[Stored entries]
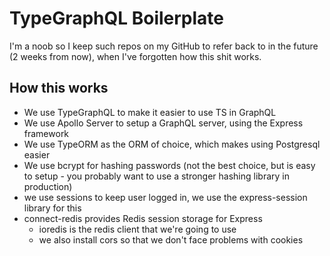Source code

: # TypeGraphQL Boilerplate
I'm a noob so I keep such repos on my GitHub to refer back to in the future (2 weeks from now), when I've forgotten how this shit works.

## How this works
- We use TypeGraphQL to make it easier to use TS in GraphQL
- We use Apollo Server to setup a GraphQL server, using the Express framework
- We use TypeORM as the ORM of choice, which makes using Postgresql easier
- We use bcrypt for hashing passwords (not the best choice, but is easy to setup - you probably want to use a stronger hashing library in production)
- we use sessions to keep user logged in, we use the express-session library for this
- connect-redis provides Redis session storage for Express
  - ioredis is the redis client that we're going to use
  - we also install cors so that we don't face problems with cookies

**Aim of the task:** Put each line of text from the records into a JSON list of strings, one string per line, omitting blank lines. Leave the pictures out of the answer.

**Finished task:**
[
  "Source code",
  ": # TypeGraphQL Boilerplate",
  "I'm a noob so I keep such repos on my GitHub to refer back to in the future (2 weeks from now), when I've forgotten how this shit works.",
  "## How this works",
  "- We use TypeGraphQL to make it easier to use TS in GraphQL",
  "- We use Apollo Server to setup a GraphQL server, using the Express framework",
  "- We use TypeORM as the ORM of choice, which makes using Postgresql easier",
  "- We use bcrypt for hashing passwords (not the best choice, but is easy to setup - you probably want to use a stronger hashing library in production)",
  "- we use sessions to keep user logged in, we use the express-session library for this",
  "- connect-redis provides Redis session storage for Express",
  "  - ioredis is the redis client that we're going to use",
  "  - we also install cors so that we don't face problems with cookies"
]